▶ _PROBLEM TO SOLVE_
Copy the listing from the line containing "Hur kan vi hjälpa dig?" through the end of the listing, putting "Help center" in place of "Knowledge base" and keeping everything else the same. Leave out the pictures.

--- START ---

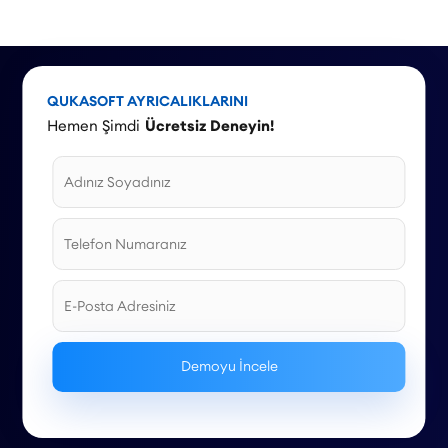
hangi ürünler öne çıkarılmalı, mobil alışveriş trendi nasıl
değerlendirilmeli ve stok yönetimi nasıl yapılmalıdır? Bu yazıda,
Haziran, Temmuz ve Ağustos aylarına özel kampanya örnekleri
ve stratejilerle 2026 yaz sezonu için kapsamlı bir rehber
sunuyoruz.
QUKASOFT AYRICALIKLARINI
Hemen Şimdi
Ücretsiz Deneyin!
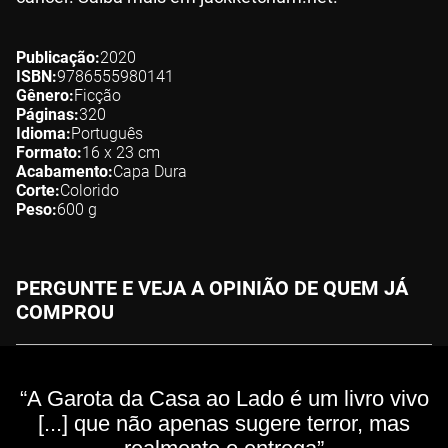
Publicação
2020
ISBN
9786555980141
Gênero
Ficção
Páginas
320
Idioma
Português
Formato
16 x 23
cm
Acabamento
Capa Dura
Corte
Colorido
Peso
600
g
PERGUNTE E VEJA A OPINIÃO DE QUEM JÁ
COMPROU
“A Garota da Casa ao Lado é um livro vivo
[...] que não apenas sugere terror, mas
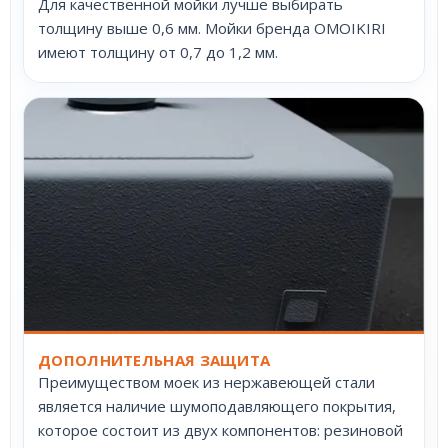
Для качественной мойки лучше выбирать
толщину выше 0,6 мм. Мойки бренда OMOIKIRI
имеют толщину от 0,7 до 1,2 мм.
ДОПОЛНИТЕЛЬНАЯ ЗАЩИТА
Преимуществом моек из нержавеющей стали
является наличие шумоподавляющего покрытия,
которое состоит из двух компонентов: резиновой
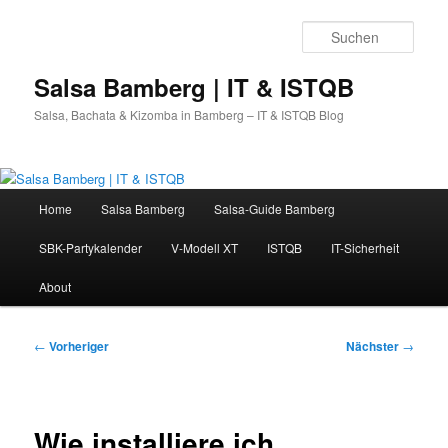
Zum
primären
Such
Inhalt
springen
Salsa Bamberg | IT & ISTQB
Salsa, Bachata & Kizomba in Bamberg – IT & ISTQB Blog
Hauptmenü
Home
Salsa Bamberg
Salsa-Guide Bamberg
SBK-Partykalender
V-Modell XT
ISTQB
IT-Sicherheit
About
Beitragsnavigation
←
Vorheriger
Nächster
→
Wie installiere ich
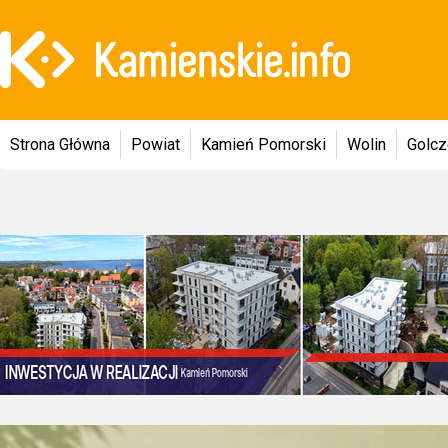
Strona Główna
Powiat
Kamień Pomorski
Wolin
Golc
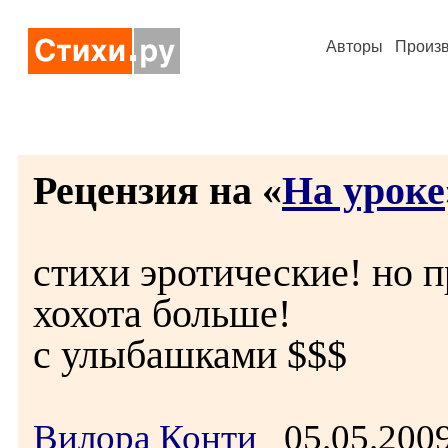
Авторы
Произ
Рецензия на «
На уроке
стихи эротические! но п
хохота больше!
с улыбашками $$$
Вилора Конти
05.05.200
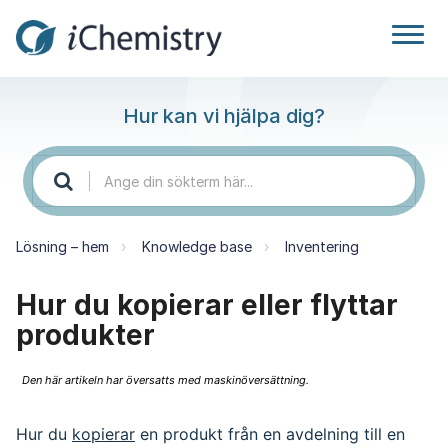
Hur kan vi hjälpa dig?
Lösning – hem
Knowledge base
Inventering
Hur du kopierar eller flyttar
produkter
Den här artikeln har översatts med maskinöversättning.
Hur du
kopierar
en produkt från en avdelning till en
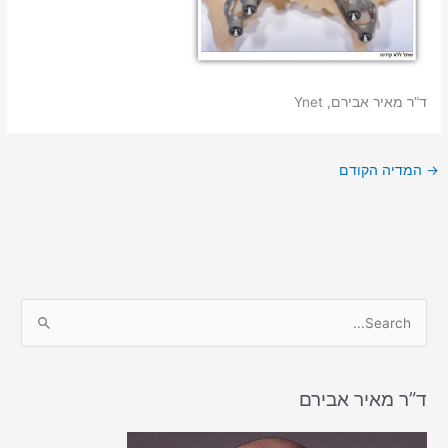
ד”ר מאיר אבירם, Ynet
→
המדיה הקודם
S
e
a
r
ד”ר מאיר אבירם
c
h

--- END ---

▶ _RESULT OF THE EXERCISE_
Hur kan vi hjälpa dig?
Lösning – hem
Help center
Inventering
Hur du kopierar eller flyttar
produkter
Den här artikeln har översatts med maskinöversättning.
Hur du
kopierar
en produkt från en avdelning till en
ד”ר מאיר אבירם, Ynet
→
המדיה הקודם
S
e
a
r
ד”ר מאיר אבירם
c
h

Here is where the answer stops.